Il Mantova è venuto al “Ceravolo” per giocarsela. Nulla, però, ha potuto, al cospetto di un Catanzaro pragmatico e cinico, che ha fatto sua la posta già nel primo tempo, ottimizzando la ripresa con una gestione senza grossi patemi, sebbene gli ospiti abbiano prodotto situazioni interessanti nell’area giallorossa, centrando anche una traversa.
Francesco Modesto, nel post-gara, mastica amaro: “Abbiamo preso gol subito, anche se eravamo partiti bene. Siamo stati puniti al primo cross, in una circostanza nella quale eravamo anche in superiorità, è stato bravo Iemmello“, premette l’ex tecnico di Rende e Cesena.
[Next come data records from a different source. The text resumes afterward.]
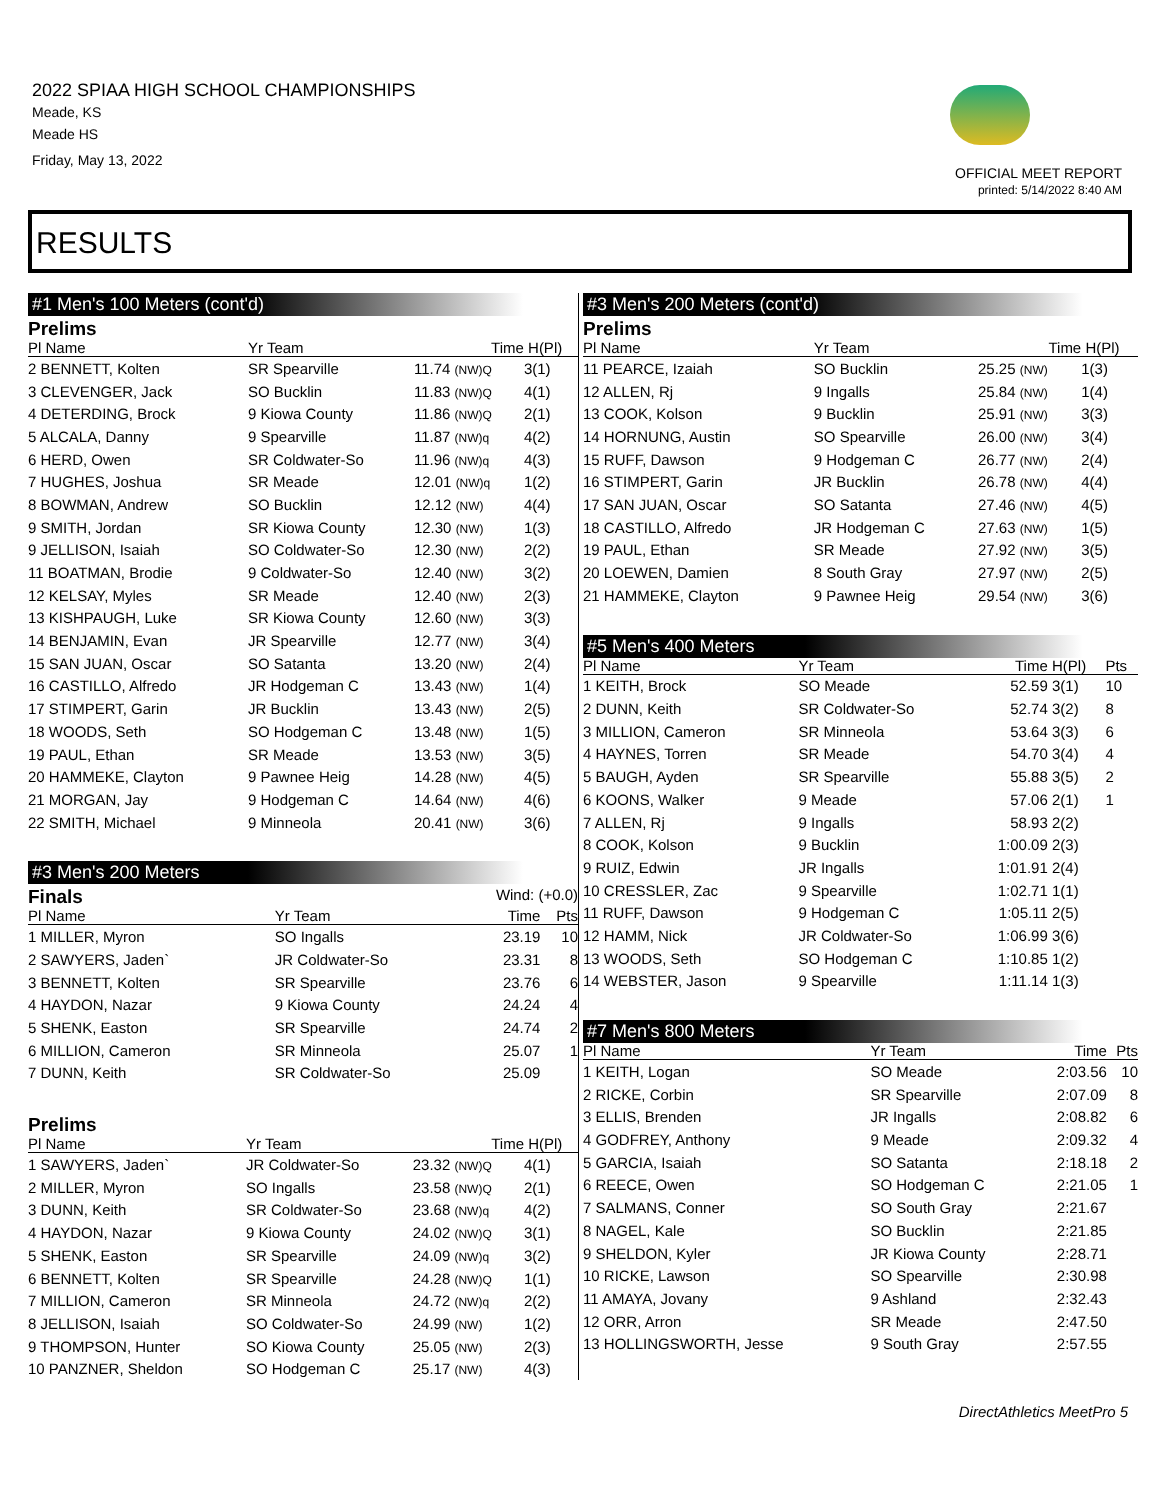2022 SPIAA HIGH SCHOOL CHAMPIONSHIPS
Meade, KS
Meade HS
Friday, May 13, 2022
OFFICIAL MEET REPORT
printed: 5/14/2022 8:40 AM
RESULTS
#1 Men's 100 Meters (cont'd)
Prelims
| Pl Name | Yr Team | Time | H(Pl) |
| --- | --- | --- | --- |
| 2 BENNETT, Kolten | SR Spearville | 11.74 (NW)Q | 3(1) |
| 3 CLEVENGER, Jack | SO Bucklin | 11.83 (NW)Q | 4(1) |
| 4 DETERDING, Brock | 9 Kiowa County | 11.86 (NW)Q | 2(1) |
| 5 ALCALA, Danny | 9 Spearville | 11.87 (NW)q | 4(2) |
| 6 HERD, Owen | SR Coldwater-So | 11.96 (NW)q | 4(3) |
| 7 HUGHES, Joshua | SR Meade | 12.01 (NW)q | 1(2) |
| 8 BOWMAN, Andrew | SO Bucklin | 12.12 (NW) | 4(4) |
| 9 SMITH, Jordan | SR Kiowa County | 12.30 (NW) | 1(3) |
| 9 JELLISON, Isaiah | SO Coldwater-So | 12.30 (NW) | 2(2) |
| 11 BOATMAN, Brodie | 9 Coldwater-So | 12.40 (NW) | 3(2) |
| 12 KELSAY, Myles | SR Meade | 12.40 (NW) | 2(3) |
| 13 KISHPAUGH, Luke | SR Kiowa County | 12.60 (NW) | 3(3) |
| 14 BENJAMIN, Evan | JR Spearville | 12.77 (NW) | 3(4) |
| 15 SAN JUAN, Oscar | SO Satanta | 13.20 (NW) | 2(4) |
| 16 CASTILLO, Alfredo | JR Hodgeman C | 13.43 (NW) | 1(4) |
| 17 STIMPERT, Garin | JR Bucklin | 13.43 (NW) | 2(5) |
| 18 WOODS, Seth | SO Hodgeman C | 13.48 (NW) | 1(5) |
| 19 PAUL, Ethan | SR Meade | 13.53 (NW) | 3(5) |
| 20 HAMMEKE, Clayton | 9 Pawnee Heig | 14.28 (NW) | 4(5) |
| 21 MORGAN, Jay | 9 Hodgeman C | 14.64 (NW) | 4(6) |
| 22 SMITH, Michael | 9 Minneola | 20.41 (NW) | 3(6) |
#3 Men's 200 Meters
Finals Wind: (+0.0)
| Pl Name | Yr Team | Time | Pts |
| --- | --- | --- | --- |
| 1 MILLER, Myron | SO Ingalls | 23.19 | 10 |
| 2 SAWYERS, Jaden` | JR Coldwater-So | 23.31 | 8 |
| 3 BENNETT, Kolten | SR Spearville | 23.76 | 6 |
| 4 HAYDON, Nazar | 9 Kiowa County | 24.24 | 4 |
| 5 SHENK, Easton | SR Spearville | 24.74 | 2 |
| 6 MILLION, Cameron | SR Minneola | 25.07 | 1 |
| 7 DUNN, Keith | SR Coldwater-So | 25.09 | |
Prelims
| Pl Name | Yr Team | Time | H(Pl) |
| --- | --- | --- | --- |
| 1 SAWYERS, Jaden` | JR Coldwater-So | 23.32 (NW)Q | 4(1) |
| 2 MILLER, Myron | SO Ingalls | 23.58 (NW)Q | 2(1) |
| 3 DUNN, Keith | SR Coldwater-So | 23.68 (NW)q | 4(2) |
| 4 HAYDON, Nazar | 9 Kiowa County | 24.02 (NW)Q | 3(1) |
| 5 SHENK, Easton | SR Spearville | 24.09 (NW)q | 3(2) |
| 6 BENNETT, Kolten | SR Spearville | 24.28 (NW)Q | 1(1) |
| 7 MILLION, Cameron | SR Minneola | 24.72 (NW)q | 2(2) |
| 8 JELLISON, Isaiah | SO Coldwater-So | 24.99 (NW) | 1(2) |
| 9 THOMPSON, Hunter | SO Kiowa County | 25.05 (NW) | 2(3) |
| 10 PANZNER, Sheldon | SO Hodgeman C | 25.17 (NW) | 4(3) |
#3 Men's 200 Meters (cont'd)
Prelims
| Pl Name | Yr Team | Time | H(Pl) |
| --- | --- | --- | --- |
| 11 PEARCE, Izaiah | SO Bucklin | 25.25 (NW) | 1(3) |
| 12 ALLEN, Rj | 9 Ingalls | 25.84 (NW) | 1(4) |
| 13 COOK, Kolson | 9 Bucklin | 25.91 (NW) | 3(3) |
| 14 HORNUNG, Austin | SO Spearville | 26.00 (NW) | 3(4) |
| 15 RUFF, Dawson | 9 Hodgeman C | 26.77 (NW) | 2(4) |
| 16 STIMPERT, Garin | JR Bucklin | 26.78 (NW) | 4(4) |
| 17 SAN JUAN, Oscar | SO Satanta | 27.46 (NW) | 4(5) |
| 18 CASTILLO, Alfredo | JR Hodgeman C | 27.63 (NW) | 1(5) |
| 19 PAUL, Ethan | SR Meade | 27.92 (NW) | 3(5) |
| 20 LOEWEN, Damien | 8 South Gray | 27.97 (NW) | 2(5) |
| 21 HAMMEKE, Clayton | 9 Pawnee Heig | 29.54 (NW) | 3(6) |
#5 Men's 400 Meters
| Pl Name | Yr Team | Time | H(Pl) | Pts |
| --- | --- | --- | --- | --- |
| 1 KEITH, Brock | SO Meade | 52.59 | 3(1) | 10 |
| 2 DUNN, Keith | SR Coldwater-So | 52.74 | 3(2) | 8 |
| 3 MILLION, Cameron | SR Minneola | 53.64 | 3(3) | 6 |
| 4 HAYNES, Torren | SR Meade | 54.70 | 3(4) | 4 |
| 5 BAUGH, Ayden | SR Spearville | 55.88 | 3(5) | 2 |
| 6 KOONS, Walker | 9 Meade | 57.06 | 2(1) | 1 |
| 7 ALLEN, Rj | 9 Ingalls | 58.93 | 2(2) | |
| 8 COOK, Kolson | 9 Bucklin | 1:00.09 | 2(3) | |
| 9 RUIZ, Edwin | JR Ingalls | 1:01.91 | 2(4) | |
| 10 CRESSLER, Zac | 9 Spearville | 1:02.71 | 1(1) | |
| 11 RUFF, Dawson | 9 Hodgeman C | 1:05.11 | 2(5) | |
| 12 HAMM, Nick | JR Coldwater-So | 1:06.99 | 3(6) | |
| 13 WOODS, Seth | SO Hodgeman C | 1:10.85 | 1(2) | |
| 14 WEBSTER, Jason | 9 Spearville | 1:11.14 | 1(3) | |
#7 Men's 800 Meters
| Pl Name | Yr Team | Time | Pts |
| --- | --- | --- | --- |
| 1 KEITH, Logan | SO Meade | 2:03.56 | 10 |
| 2 RICKE, Corbin | SR Spearville | 2:07.09 | 8 |
| 3 ELLIS, Brenden | JR Ingalls | 2:08.82 | 6 |
| 4 GODFREY, Anthony | 9 Meade | 2:09.32 | 4 |
| 5 GARCIA, Isaiah | SO Satanta | 2:18.18 | 2 |
| 6 REECE, Owen | SO Hodgeman C | 2:21.05 | 1 |
| 7 SALMANS, Conner | SO South Gray | 2:21.67 | |
| 8 NAGEL, Kale | SO Bucklin | 2:21.85 | |
| 9 SHELDON, Kyler | JR Kiowa County | 2:28.71 | |
| 10 RICKE, Lawson | SO Spearville | 2:30.98 | |
| 11 AMAYA, Jovany | 9 Ashland | 2:32.43 | |
| 12 ORR, Arron | SR Meade | 2:47.50 | |
| 13 HOLLINGSWORTH, Jesse | 9 South Gray | 2:57.55 | |
DirectAthletics MeetPro 5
“Pur avendo preso il secondo, la squadra ha continuato a giocare, ora dobbiamo pensare a lavorare con la cattiveria giusta, da qui alla fine – aggiunge l’allenatore crotonese -. Siamo consapevoli della qualità del Catanzaro, ma deve far riflettere aver preso due gol così, con estrema semplicità, come già avvenuto in passato, pur essendo posizionati bene dietro! Dobbiamo essere molto più cattivi in fase difensiva e anche sotto porta“.
Considerazioni e rammarico che si acuisce, ricongiungendosi alla sconfitta di Reggio Emilia, di pochi giorni fa. “Ogni gara sarà come se fosse l’ultima, dobbiamo stare attenti – sostiene -. È un peccato, perché abbiamo anche fatto la partita, producendo tanti cross ma arrivando in ritardo, oltre alla traversa al 70′ con cui potevamo riaprirla“.
“Avremmo avuto il tempo di fare un forcing intenso se fosse entrata quella palla, ma dobbiamo essere più cattivi in questo campionato – conclude Modesto -. Dovevamo essere più cinici alla minima disattenzione del Catanzaro”.
E il tecnico dei virgiliani, coglie l’occasione per chiamare a raccolta la propria gente, nonostante la contestazione dei 212 supporters biancorossi presenti in Curva Est a prendere freddo.

Parole sottolineate, in seguito, da Andrea Meroni, presentatosi ai microfoni: “Abbiamo tanto da rimproverarci, trattandosi di situazioni su cui lavoriamo in settimana. Dobbiamo essere arrabbiati per i gol presi“, ammette il difensore del Mantova.

“Serve migliorare nelle due aree, concretizzare quanto creiamo e alzare la concentrazione su ciò che subiamo – continua Meroni –. L’aver preso gol a freddo non è un caso – dice -. Si tratta di un aspetto da non sottovalutare, è successo anche a Reggio Emilia e ha compromesso la partita, perché il Catanzaro infatti poi si è abbassato“.